- _TAREA ASIGNADA A_
Traduce al inglés esta oración del texto sobre el gimnasio cerrado: «Tengo la espalda como trocha atravesada todo el tiempo por estampidas de animales salvajes y un apocalipsis en el pensamiento.»
- _TAREA ASIGNADA B_
Prosigue el texto sobre el gimnasio cerrado a partir de su última oración.

Un espantapájaros en el desierto

Duermo en dos sofás de una pieza juntos y una silla puesta enseguida para mis pies. Dos tapetes de yoga doblados a la mitad encima de los sofás para que no se separen mientras duermo y una especie de frazada gruesa doblada en tres encima de eso, y de la silla, para dar la impresión de al menos estar en un colchón viejo. Sobre todo eso una manta polar doblada en tres y, sobre ella, yo. 

Otras dos mantitas polar delgadas de colores casi fosforescentes, que solo mi padre me podría haber dado, para envolver mis pies fríos, y una hermosa manta gruesa y abrigadora color beige, que solo mi madre me podría haber conseguido, cubre lo que queda de mí, si es que le puede quedar algo a esto que es la representación de lo inútil que podría ser un espantapájaros en el desierto.

Aquí estoy pasando mi exilio voluntario, en un gimnasio cerrado por un virus que nadie ve, pero que ha hecho caer en la más absoluta miseria a miles de personas que, como yo, no lo sentimos hasta que fue demasiado tarde. Tengo la espalda como trocha atravesada todo el tiempo por estampidas de animales salvajes y un apocalipsis en el pensamiento. Y creo que es lo único que tengo. 

Estoy a punto de cumplir un año con tantos ingresos económicos como esperanzas de que todo este caos termine pronto. Durante ese tiempo solo he generado la fe y la esperanza suficiente como para sujetarme con la uña del último dedo de la mano que se sostiene del milímetro de dignidad que le puede quedar a una persona que, como yo, si no vive para servir, no sirve para vivir.

- _EXTRACTO DE DATOS_
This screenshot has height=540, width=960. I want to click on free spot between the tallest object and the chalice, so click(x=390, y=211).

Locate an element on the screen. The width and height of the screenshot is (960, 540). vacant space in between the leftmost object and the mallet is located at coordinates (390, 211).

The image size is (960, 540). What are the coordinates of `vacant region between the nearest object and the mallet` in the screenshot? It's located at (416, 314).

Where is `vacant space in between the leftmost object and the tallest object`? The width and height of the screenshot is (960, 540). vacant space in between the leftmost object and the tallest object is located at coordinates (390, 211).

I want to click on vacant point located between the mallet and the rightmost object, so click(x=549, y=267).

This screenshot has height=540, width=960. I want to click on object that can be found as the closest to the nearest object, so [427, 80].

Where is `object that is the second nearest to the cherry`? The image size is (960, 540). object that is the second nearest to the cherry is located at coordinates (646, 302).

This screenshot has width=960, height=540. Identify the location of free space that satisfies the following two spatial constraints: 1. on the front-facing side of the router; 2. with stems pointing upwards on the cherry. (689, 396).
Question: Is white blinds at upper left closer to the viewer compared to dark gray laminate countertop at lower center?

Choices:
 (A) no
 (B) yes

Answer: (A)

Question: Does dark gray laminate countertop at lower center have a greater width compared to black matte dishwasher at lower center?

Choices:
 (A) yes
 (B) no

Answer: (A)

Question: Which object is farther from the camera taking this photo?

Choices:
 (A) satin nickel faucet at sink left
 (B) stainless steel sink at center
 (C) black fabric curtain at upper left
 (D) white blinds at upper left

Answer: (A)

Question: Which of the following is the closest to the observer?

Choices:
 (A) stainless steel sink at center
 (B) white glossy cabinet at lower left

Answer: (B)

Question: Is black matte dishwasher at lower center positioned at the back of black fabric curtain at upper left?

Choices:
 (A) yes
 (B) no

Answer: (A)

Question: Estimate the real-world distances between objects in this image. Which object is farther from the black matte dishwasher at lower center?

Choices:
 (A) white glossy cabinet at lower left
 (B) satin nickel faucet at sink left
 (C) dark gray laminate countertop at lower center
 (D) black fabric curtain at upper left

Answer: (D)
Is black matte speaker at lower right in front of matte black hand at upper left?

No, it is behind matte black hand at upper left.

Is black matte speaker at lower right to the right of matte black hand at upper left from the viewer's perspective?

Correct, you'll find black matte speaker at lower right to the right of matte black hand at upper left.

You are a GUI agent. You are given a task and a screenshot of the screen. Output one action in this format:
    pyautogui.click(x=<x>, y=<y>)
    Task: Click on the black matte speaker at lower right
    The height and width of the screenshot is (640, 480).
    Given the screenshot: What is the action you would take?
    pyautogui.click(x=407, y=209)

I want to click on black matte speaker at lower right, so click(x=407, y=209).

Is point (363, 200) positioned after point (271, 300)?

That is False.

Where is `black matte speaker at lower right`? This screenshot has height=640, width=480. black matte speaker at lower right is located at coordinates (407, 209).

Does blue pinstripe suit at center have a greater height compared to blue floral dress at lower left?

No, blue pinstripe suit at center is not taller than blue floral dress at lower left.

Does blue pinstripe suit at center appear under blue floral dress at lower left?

- _RESPUESTA A_
I have a back like a trail crossed all the time by stampedes of wild animals, and an apocalypse in my thoughts.

- _RESPUESTA B_
Caigo lentamente por el agujero más profundo del mar, rodeado de una completa y terrorífica oscuridad. Solo escucho el bombeo de mi sangre recorriendo las venas de mi cabeza una y otra vez, como pequeños e insoportables tambores en mis orejas. Ojos abiertos, pupilas dilatadas y ninguna luz al final de este túnel en que el no estaría si no fuera por mis propias y malditas decisiones.

Siempre he dicho que la soledad es un parque de diversiones para mí, pero ya no es temporada de fiestas y el cielo llora las lluvias de la injusticia, convirtiendo los juegos mecánicos en un cementerio de recuerdos, donde las emociones solo son manos calavéricas que escapan de sus sepulcros y yo solo soy el último de los payasos, retocando un maquillaje barato a la espera de mi expiración. 

Nunca me he sentido tan vacío como en este preciso momento, tan real y tan eterno, que me hace sentir abandonado aunque no lo esté e infeliz aunque no lo sea. Siento que no tengo derecho ni a morir en silencio o sonriendo, que no soy ni el dueño de un pelo de mi propio gobierno. Me siento cada milésima de segundo que pasa más y más enfermo del cáncer de los sueños muertos.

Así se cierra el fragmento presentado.